Russell's teapot is a new one to me. It seems you're position (correct me if I've misunderstood, or don't since you don't seem interested in the conversation anymore) that since we don't have definitive proof that we can't trust these third parties, it's wrong to distrust them. I'm too paranoid to buy that. If I can't verify, then I don't trust. Good luck with your better things.
I'm in agreement with parent, I think putting your passwords in the cloud is a wild single point of failure. Even if you can tell a compelling story about how they carefully encrypt everything right now, you're always a silent update away from it all being dumped on the internet.
I think people (in aggregate) just don't care about the risk and will take the path of least resistance.
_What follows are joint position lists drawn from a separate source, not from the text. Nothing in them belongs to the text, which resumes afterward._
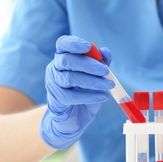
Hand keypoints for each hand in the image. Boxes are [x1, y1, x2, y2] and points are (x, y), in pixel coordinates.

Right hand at [39, 35, 113, 149]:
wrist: (74, 118)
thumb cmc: (85, 92)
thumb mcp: (97, 76)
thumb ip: (102, 63)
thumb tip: (105, 52)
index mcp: (64, 57)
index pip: (63, 44)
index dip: (73, 43)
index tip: (88, 46)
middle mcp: (55, 68)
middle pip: (67, 60)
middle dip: (88, 64)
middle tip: (106, 71)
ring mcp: (53, 84)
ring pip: (70, 78)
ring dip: (92, 81)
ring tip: (109, 85)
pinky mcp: (57, 100)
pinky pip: (71, 96)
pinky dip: (90, 96)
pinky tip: (103, 96)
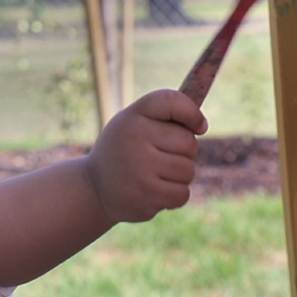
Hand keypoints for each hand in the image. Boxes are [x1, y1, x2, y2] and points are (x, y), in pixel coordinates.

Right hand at [85, 89, 207, 222]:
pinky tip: (153, 192)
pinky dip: (173, 195)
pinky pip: (182, 193)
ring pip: (187, 170)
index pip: (172, 101)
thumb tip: (202, 125)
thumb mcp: (134, 124)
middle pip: (188, 142)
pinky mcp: (146, 194)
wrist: (94, 187)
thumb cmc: (124, 150)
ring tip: (153, 176)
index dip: (192, 113)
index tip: (199, 127)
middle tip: (159, 157)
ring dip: (178, 177)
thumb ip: (165, 116)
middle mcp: (134, 137)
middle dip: (183, 152)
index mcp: (132, 116)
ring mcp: (140, 167)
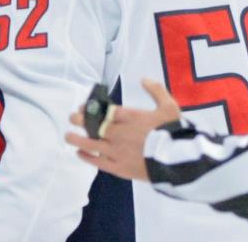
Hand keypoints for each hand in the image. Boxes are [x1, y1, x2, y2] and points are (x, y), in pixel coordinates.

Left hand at [65, 79, 180, 180]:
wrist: (180, 164)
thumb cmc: (174, 134)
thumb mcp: (170, 107)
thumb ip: (156, 91)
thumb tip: (143, 79)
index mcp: (130, 117)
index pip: (105, 110)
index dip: (91, 107)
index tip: (83, 106)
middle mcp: (120, 133)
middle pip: (94, 125)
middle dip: (80, 120)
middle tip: (72, 117)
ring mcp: (118, 151)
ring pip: (92, 143)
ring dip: (77, 138)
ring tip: (67, 135)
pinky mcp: (120, 168)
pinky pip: (98, 162)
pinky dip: (87, 157)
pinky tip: (79, 153)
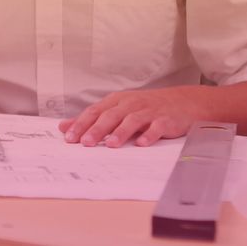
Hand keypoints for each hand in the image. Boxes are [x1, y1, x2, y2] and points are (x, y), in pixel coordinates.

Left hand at [58, 86, 212, 147]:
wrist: (182, 102)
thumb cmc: (144, 107)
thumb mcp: (117, 109)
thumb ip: (91, 119)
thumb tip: (64, 127)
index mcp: (116, 102)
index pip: (94, 112)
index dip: (81, 124)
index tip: (69, 138)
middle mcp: (130, 104)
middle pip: (110, 116)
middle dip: (97, 129)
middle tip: (85, 143)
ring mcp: (148, 111)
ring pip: (132, 120)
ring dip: (121, 132)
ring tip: (111, 145)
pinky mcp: (165, 120)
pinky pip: (156, 127)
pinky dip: (149, 135)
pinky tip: (142, 144)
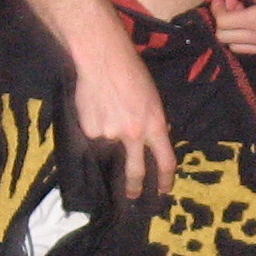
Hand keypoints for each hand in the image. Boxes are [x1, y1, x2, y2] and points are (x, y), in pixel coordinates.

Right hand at [72, 52, 173, 199]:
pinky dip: (94, 126)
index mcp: (155, 126)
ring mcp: (110, 135)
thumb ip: (153, 122)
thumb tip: (155, 138)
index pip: (165, 162)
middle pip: (136, 171)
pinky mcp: (89, 130)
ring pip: (109, 148)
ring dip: (109, 137)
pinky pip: (93, 135)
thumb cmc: (132, 72)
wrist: (103, 59)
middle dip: (135, 187)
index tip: (163, 191)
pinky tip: (94, 106)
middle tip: (133, 195)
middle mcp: (134, 135)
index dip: (165, 180)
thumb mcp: (152, 98)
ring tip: (107, 112)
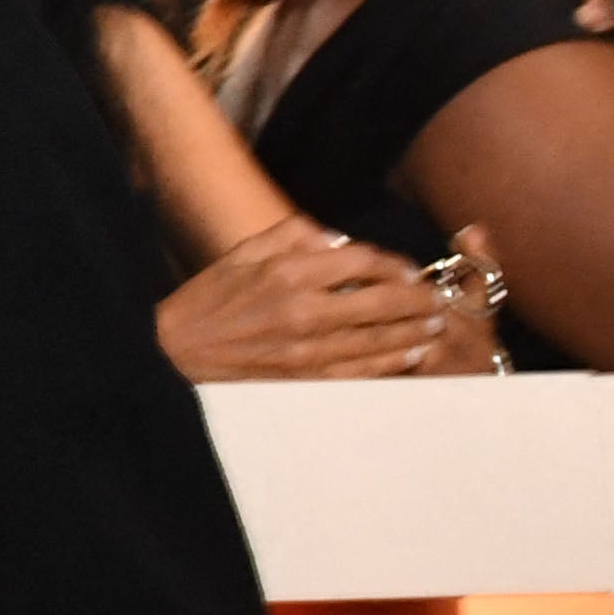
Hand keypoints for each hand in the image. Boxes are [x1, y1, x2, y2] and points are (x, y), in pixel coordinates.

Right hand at [157, 217, 493, 379]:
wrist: (176, 352)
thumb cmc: (211, 298)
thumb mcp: (246, 251)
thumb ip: (295, 236)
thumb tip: (340, 240)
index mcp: (290, 271)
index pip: (362, 260)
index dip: (394, 263)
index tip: (409, 268)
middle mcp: (305, 309)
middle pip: (382, 300)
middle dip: (417, 298)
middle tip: (437, 298)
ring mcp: (308, 348)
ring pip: (379, 338)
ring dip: (414, 331)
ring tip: (435, 325)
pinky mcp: (305, 378)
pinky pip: (362, 371)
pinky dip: (391, 363)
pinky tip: (410, 355)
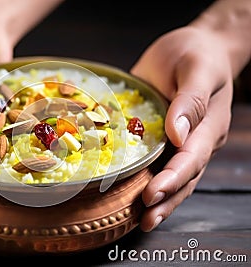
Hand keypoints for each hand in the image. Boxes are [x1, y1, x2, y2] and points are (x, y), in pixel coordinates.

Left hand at [131, 26, 232, 231]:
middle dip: (165, 199)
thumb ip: (190, 101)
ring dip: (159, 199)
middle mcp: (194, 140)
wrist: (194, 47)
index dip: (172, 179)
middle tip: (145, 219)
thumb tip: (177, 135)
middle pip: (184, 177)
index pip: (191, 159)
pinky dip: (143, 178)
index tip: (151, 194)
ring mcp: (178, 141)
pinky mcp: (160, 136)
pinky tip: (128, 193)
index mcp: (208, 127)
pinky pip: (153, 161)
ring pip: (170, 175)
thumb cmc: (198, 54)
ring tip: (141, 220)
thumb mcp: (197, 69)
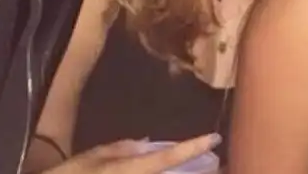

They don't have to draw the line there, but they will.
> My password manager being compromised would indeed be a huge time suck, but I don't think the long-term consequences would be any more severe than a few key individual accounts that are probably even more vulnerable.
Having your main email account compromised seems like an absolute nightmare where you potentially lose control of every single service that you subscribe to (banking, utilities, cell phone (so maybe 2fa is even broken), medical portals, social media, etc).
Having your entire set of passwords compromised is like that on steroids. Rather than your attacker having to use your email to get to each of those services one at a time, they just have them immediately. And who says you'll even know that your stuff was compromised?
I'm a bit of a crank though. I don't do any of the smart home stuff. I see my phone as a necessary evil. If some company shoehorned an app or a WiFi connection into their product, I don't buy it. After being in tech long enough, I just want things that work for me, not for the company I bought them from.